April was the 6th deadliest month for U.S. troops in Iraq since the launch of the invasion more than four years ago.
Despite a massive surge of an estimated 30,000 troops designed to ease violence in Iraq's ongoing civil war, with 104 deaths in April, the death toll pushed to over 3,350 with more than 26,000 wounded, according to media estimates of Pentagon statistics.
The death toll for U.S. troops in 2007 is more than 50 percent higher than the first 4 months of 2006.
More than 1,550 Iraqis were killed in April. A car bomb killed 70 worshippers at a Shi'ite religious site in Karbala last week.
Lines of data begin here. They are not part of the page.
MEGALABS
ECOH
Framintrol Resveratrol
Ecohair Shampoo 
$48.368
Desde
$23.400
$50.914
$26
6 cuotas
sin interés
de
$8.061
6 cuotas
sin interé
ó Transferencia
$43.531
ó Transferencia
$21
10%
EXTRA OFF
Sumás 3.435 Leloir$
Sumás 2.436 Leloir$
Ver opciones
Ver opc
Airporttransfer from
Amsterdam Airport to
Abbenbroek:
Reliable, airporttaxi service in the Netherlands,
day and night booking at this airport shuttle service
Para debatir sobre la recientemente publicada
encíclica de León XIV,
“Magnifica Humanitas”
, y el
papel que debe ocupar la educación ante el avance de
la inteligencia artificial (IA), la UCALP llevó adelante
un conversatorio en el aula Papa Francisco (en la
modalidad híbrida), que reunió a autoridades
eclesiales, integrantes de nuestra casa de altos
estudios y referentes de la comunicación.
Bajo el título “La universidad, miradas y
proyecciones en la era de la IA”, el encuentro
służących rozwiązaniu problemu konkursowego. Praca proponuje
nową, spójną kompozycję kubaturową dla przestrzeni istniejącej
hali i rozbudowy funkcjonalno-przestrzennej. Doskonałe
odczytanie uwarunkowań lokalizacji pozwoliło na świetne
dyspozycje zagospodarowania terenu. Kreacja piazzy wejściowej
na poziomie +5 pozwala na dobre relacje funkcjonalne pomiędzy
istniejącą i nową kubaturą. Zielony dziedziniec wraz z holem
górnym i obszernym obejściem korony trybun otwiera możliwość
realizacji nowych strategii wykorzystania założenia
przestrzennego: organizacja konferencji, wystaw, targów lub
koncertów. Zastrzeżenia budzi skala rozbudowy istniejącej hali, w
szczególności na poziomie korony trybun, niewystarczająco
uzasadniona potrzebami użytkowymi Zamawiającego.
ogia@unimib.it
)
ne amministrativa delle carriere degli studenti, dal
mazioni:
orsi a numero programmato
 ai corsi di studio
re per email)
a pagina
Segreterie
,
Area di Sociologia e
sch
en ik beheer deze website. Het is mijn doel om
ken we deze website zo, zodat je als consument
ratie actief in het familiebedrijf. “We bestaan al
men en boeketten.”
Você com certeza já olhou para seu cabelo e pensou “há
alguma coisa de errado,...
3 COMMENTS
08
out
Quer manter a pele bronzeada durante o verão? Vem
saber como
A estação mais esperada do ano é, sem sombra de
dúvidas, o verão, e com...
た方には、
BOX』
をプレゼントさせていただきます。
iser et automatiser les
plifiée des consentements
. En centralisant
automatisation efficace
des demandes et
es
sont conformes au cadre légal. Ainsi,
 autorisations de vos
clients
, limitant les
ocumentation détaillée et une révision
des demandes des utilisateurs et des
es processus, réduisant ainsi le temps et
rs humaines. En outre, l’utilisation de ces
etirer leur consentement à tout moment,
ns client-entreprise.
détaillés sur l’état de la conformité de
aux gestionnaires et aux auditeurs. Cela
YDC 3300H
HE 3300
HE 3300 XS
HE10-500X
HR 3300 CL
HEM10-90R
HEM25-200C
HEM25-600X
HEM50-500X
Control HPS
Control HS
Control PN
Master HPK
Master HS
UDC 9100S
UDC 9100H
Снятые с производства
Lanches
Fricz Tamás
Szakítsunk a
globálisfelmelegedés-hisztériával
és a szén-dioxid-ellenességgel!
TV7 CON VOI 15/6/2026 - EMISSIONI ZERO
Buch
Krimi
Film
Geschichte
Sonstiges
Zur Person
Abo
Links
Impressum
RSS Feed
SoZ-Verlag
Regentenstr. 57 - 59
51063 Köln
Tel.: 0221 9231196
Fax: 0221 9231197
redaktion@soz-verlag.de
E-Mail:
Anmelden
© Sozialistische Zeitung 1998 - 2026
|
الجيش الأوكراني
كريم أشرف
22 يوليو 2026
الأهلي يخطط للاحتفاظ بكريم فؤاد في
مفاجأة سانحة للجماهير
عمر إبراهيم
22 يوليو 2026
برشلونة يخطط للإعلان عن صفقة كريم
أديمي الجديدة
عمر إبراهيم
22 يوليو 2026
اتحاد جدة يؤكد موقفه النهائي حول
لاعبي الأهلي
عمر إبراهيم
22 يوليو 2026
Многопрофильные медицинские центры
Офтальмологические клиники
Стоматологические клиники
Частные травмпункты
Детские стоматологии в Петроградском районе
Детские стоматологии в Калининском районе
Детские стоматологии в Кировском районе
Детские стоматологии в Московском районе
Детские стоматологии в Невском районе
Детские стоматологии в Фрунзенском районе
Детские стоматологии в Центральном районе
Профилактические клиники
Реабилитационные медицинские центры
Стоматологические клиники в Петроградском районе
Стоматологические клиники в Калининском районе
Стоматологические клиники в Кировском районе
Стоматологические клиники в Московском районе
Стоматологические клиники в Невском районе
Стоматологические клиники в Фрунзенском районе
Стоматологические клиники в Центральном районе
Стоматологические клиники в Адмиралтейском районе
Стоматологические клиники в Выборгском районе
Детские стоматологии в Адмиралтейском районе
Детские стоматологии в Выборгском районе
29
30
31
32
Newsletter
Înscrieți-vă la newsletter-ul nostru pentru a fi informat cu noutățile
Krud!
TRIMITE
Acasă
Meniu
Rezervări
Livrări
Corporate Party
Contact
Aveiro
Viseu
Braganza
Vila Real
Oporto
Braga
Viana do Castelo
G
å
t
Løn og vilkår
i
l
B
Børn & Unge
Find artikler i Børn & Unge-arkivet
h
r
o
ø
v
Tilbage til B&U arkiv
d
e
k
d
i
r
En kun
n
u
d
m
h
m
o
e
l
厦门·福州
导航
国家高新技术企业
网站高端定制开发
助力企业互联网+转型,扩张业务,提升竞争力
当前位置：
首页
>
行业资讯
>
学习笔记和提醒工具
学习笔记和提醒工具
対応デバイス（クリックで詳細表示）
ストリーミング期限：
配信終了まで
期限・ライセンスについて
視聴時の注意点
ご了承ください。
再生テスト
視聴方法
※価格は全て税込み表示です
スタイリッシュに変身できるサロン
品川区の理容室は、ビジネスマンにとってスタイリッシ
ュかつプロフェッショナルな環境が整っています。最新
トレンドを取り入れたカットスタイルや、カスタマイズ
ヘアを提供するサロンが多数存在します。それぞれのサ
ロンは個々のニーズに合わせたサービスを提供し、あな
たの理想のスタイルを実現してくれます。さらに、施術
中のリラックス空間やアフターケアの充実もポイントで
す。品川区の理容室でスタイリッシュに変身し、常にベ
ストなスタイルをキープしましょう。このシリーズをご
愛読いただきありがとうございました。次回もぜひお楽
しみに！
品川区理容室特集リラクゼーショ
Yesterday, a car bomb in Basra targeted a business section known to be frequented by supporters of Moqtada Al'Sadr.
Respected academic estimates put the total number of Iraqi deaths at over 650,000 since the beginning of the war.
News of the deadly sectarian violence in Iraq comes just as President Bush again announced his intention to veto a spending supplemental passed by Congress that also includes a timetable for withdrawal.
Bush will use only his second veto in his six-year presidency to veto the funding bill. The veto will be made on or close to the 4th anniversary of Bush's declaration of "mission accomplished" on May 1, 2003 on board the USS Abraham Lincoln.
Since that declaration of victory more than 1,400 days ago, more than 3,200 U.S. troops have been killed and more than 25,600 have been wounded.
The National Priorities Project estimates that so far the war has cost taxpayers $421 billion, more than enough to provide health insurance for every child in the country.